# [Problems]
(A) Decide whether each statement agrees with the Dacia Logan thread below: (i) the car will be produced in Rumania; (ii) the 1.6 liter engine gives 75bhp; (iii) the car will use Renault engines. For each, answer yes or no and quote the deciding words from the thread.
(B) Write out the part of the Dacia Logan thread below, starting at "## e.biemold (Jul" and ending at "engine with 90bhp.".
(C) Write what comes next in the Dacia Logan thread below, going on from its last post.

# [Selected passage]
-------------------------

# Dacia Logan



## e.biemold (Jul 11, 2003)

Pictures of the new Dacia Logan have officially been released. The car will be produced in Rumania. In 2005 they expect to produce 200.000 of them The car will mainly be sold in Russia and other East European countries. The car will cost between 4000 and 6000 dollars. The car will have a 1.4 liter engine with 75bhp or an 1.6 liter engine with 90bhp.


----------



## Hercules (Jul 15, 2002)

Looks like a Geo Metro of yesteryear :\


----------



## Alex Baumann (Dec 19, 2001)

Wow, looking pretty good. Compared to the old Dacias of the 80s, it's a huge improvement. I wonder if they are still using a Renault engine.


----------



## Desertnate (Mar 11, 2002)

Hercules said:


> Looks like a Geo Metro of yesteryear :\


Hmmm....

I was thinking more Dawoo meets Alfa Romeo


----------



## Alex Baumann (Dec 19, 2001)

Just came in the news. They are going to use Renault engines.


----------



## gojira-san (Mar 1, 2004)

Yeah it looks pretty modern. The nose looks Acura-ish even.

-------------------------

# [Given data]
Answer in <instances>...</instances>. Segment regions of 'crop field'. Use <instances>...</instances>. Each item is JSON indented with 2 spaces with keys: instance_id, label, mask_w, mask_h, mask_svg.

-------------------------

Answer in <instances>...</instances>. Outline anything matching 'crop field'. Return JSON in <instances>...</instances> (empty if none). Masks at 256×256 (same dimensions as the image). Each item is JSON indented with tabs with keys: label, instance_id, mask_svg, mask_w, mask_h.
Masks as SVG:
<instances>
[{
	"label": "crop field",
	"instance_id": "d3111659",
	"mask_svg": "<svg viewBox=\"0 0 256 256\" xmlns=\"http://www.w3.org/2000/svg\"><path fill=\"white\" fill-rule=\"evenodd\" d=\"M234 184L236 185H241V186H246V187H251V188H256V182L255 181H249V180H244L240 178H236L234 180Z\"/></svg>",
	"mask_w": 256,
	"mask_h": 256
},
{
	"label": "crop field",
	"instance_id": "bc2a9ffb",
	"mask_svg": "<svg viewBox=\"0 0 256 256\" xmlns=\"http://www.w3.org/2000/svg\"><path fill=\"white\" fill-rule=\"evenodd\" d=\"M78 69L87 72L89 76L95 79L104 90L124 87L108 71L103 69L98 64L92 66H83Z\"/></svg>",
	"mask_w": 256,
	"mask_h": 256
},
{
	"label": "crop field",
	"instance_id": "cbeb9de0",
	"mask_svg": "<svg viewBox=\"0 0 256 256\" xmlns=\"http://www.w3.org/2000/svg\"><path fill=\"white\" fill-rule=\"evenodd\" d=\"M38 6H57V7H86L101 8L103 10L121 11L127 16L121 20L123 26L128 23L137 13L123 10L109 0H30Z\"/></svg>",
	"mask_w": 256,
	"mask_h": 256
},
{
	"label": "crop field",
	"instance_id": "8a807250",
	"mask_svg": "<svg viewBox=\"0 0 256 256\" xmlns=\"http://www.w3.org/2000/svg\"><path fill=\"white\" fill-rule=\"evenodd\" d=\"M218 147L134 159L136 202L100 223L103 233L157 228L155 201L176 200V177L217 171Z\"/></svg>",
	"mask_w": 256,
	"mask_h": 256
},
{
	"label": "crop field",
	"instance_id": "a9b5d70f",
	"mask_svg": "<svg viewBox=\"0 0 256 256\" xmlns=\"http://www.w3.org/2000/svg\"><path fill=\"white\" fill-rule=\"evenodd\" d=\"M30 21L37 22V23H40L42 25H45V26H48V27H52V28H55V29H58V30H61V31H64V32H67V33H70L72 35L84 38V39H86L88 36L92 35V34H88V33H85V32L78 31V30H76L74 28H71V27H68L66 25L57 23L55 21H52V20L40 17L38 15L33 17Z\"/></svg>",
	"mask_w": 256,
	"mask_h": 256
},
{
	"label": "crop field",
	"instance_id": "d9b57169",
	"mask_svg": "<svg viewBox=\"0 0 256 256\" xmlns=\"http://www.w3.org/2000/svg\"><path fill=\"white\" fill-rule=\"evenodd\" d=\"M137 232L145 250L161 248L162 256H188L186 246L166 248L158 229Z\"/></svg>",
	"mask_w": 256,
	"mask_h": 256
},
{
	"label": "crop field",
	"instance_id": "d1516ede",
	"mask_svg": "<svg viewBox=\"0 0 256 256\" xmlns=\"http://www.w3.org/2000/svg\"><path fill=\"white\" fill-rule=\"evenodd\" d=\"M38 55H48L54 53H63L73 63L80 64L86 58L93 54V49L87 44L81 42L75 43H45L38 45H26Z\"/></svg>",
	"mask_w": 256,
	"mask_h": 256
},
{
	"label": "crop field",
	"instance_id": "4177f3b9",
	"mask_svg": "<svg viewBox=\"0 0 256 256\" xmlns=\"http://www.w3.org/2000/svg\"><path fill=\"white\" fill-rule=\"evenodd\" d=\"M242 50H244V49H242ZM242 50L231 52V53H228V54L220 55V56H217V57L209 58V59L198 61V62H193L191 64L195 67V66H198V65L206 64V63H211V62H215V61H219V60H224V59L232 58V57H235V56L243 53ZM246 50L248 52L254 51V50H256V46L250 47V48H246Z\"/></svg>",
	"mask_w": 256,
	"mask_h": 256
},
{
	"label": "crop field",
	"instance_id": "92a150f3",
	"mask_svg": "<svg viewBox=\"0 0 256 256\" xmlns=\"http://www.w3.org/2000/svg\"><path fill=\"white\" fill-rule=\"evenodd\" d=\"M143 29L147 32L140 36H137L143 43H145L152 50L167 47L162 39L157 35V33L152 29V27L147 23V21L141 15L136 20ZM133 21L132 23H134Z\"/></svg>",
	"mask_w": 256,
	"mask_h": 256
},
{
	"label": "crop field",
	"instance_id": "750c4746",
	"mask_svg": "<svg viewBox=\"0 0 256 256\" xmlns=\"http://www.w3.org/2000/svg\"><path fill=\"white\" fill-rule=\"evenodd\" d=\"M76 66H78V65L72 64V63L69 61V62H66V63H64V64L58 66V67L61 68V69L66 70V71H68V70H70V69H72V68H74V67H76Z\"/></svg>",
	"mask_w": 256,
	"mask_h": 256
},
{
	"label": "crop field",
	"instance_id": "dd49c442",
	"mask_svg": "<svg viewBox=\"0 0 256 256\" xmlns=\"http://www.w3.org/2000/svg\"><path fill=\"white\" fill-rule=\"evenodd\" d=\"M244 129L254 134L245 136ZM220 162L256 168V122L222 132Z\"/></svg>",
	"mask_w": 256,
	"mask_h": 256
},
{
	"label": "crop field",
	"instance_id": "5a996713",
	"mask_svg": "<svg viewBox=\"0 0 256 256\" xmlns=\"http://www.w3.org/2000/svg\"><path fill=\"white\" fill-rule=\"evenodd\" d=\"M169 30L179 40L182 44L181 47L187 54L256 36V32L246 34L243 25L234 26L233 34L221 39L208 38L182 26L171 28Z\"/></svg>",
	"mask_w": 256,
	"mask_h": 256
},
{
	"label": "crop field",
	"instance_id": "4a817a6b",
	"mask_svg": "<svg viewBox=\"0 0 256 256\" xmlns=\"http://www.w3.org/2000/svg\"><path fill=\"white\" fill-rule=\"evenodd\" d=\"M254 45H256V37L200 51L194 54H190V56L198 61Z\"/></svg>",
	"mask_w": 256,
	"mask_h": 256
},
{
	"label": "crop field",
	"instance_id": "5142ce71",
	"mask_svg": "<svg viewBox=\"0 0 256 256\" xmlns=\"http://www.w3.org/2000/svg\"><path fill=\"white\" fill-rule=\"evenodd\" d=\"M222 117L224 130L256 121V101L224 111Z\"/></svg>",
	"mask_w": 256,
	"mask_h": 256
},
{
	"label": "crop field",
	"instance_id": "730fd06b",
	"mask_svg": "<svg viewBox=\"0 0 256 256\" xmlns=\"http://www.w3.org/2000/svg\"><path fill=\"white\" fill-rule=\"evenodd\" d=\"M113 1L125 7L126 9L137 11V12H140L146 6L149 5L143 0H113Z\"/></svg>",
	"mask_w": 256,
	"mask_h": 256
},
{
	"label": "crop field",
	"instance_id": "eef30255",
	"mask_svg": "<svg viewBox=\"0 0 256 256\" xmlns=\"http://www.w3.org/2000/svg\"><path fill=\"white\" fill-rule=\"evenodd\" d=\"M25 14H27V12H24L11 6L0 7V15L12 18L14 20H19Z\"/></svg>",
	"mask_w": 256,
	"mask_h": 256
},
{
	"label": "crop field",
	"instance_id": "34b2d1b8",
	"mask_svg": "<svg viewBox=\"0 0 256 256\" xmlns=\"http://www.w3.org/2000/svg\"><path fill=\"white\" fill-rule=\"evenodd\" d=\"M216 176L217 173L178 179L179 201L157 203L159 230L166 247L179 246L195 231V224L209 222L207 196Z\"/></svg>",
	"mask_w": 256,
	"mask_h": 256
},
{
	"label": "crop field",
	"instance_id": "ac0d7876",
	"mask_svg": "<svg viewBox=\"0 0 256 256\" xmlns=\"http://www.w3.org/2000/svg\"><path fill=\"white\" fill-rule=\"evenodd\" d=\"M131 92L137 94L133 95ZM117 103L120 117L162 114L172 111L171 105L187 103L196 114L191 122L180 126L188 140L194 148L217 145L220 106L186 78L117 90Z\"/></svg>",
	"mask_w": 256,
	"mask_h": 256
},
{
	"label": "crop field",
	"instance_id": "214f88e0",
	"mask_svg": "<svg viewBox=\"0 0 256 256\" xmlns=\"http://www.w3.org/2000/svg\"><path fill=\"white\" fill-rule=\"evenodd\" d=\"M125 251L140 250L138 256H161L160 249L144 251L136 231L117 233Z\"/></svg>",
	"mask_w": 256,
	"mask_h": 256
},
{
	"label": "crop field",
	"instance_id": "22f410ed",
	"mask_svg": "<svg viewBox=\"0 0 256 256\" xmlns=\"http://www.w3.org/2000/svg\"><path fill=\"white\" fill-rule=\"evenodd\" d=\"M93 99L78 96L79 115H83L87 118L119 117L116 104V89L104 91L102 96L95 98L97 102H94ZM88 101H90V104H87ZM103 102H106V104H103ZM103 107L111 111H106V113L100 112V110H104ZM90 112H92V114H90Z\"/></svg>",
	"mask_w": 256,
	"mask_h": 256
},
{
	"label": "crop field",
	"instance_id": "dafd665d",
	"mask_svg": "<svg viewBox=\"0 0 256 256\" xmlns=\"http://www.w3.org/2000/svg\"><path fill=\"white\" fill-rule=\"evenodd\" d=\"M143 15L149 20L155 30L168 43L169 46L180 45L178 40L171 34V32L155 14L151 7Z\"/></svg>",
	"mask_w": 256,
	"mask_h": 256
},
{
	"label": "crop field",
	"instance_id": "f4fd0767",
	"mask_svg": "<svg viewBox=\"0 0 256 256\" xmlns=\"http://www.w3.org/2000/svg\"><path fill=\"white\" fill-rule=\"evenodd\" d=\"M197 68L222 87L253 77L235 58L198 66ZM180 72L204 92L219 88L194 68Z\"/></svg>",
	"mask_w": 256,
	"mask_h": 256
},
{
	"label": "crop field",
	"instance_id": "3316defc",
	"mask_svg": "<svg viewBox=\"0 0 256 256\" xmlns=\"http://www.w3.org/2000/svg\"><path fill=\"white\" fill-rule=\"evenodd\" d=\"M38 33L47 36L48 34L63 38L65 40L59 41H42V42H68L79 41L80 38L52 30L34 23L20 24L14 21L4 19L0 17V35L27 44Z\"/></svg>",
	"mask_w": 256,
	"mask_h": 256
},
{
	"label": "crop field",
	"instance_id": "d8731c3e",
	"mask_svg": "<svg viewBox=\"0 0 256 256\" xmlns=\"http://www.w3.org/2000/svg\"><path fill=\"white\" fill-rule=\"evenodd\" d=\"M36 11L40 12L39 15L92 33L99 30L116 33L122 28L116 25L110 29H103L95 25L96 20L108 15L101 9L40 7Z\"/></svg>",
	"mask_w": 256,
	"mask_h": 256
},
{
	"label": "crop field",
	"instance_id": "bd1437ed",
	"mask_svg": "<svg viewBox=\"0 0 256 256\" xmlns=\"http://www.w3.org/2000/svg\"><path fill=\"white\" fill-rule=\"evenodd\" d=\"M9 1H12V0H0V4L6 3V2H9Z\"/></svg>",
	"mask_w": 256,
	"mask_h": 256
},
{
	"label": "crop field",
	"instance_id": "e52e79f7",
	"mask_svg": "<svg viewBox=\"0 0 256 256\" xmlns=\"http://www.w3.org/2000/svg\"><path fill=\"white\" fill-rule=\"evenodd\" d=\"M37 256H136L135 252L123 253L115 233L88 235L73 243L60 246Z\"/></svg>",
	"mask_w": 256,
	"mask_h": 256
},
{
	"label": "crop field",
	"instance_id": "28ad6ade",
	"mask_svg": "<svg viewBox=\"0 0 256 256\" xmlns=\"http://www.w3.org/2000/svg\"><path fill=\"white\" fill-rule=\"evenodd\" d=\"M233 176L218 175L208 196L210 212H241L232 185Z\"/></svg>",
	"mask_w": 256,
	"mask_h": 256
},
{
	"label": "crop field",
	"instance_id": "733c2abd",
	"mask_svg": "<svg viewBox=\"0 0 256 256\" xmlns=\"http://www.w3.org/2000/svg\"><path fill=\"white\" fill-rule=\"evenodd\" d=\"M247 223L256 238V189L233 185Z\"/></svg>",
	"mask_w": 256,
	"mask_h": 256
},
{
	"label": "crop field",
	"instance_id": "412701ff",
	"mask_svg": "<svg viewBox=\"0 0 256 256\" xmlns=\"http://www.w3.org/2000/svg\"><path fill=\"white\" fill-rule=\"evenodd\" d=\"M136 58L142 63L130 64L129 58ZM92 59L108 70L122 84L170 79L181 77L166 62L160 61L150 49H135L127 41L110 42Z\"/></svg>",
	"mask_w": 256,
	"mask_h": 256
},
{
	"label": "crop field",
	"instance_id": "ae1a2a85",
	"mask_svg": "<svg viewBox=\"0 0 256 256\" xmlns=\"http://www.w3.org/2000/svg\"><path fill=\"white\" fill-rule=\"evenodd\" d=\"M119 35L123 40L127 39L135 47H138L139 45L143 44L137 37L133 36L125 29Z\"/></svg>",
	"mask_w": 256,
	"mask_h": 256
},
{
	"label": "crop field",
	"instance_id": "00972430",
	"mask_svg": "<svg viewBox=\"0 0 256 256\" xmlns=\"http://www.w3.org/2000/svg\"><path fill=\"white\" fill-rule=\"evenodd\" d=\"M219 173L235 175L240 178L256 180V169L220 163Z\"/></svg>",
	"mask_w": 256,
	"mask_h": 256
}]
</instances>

-------------------------

# [Answers for the exercise]
(A)
(i) Yes: "The car will be produced in Rumania."
(ii) No: "an 1.6 liter engine with 90bhp"
(iii) Yes: "They are going to use Renault engines."

(B)
## e.biemold (Jul 11, 2003)

Pictures of the new Dacia Logan have officially been released. The car will be produced in Rumania. In 2005 they expect to produce 200.000 of them The car will mainly be sold in Russia and other East European countries. The car will cost between 4000 and 6000 dollars. The car will have a 1.4 liter engine with 75bhp or an 1.6 liter engine with 90bhp.

(C)
But "Dacia Logan"... sounds like a porn starlet's name... :rofl:


----------



## Betcour (May 23, 2003)

Alex Baumann said:


> Just came in the news. They are going to use Renault engines.


Apparently the plan is to make a cheap but "modern" (not 80s equipment) car - it will have stuff like airbags or ABS. Also it's supposed to be robust and simple (and hence cheap) to fix and maintain.


----------



## London Talking (Mar 1, 2003)

gojira-san said:


> Yeah it looks pretty modern. The nose looks Acura-ish even.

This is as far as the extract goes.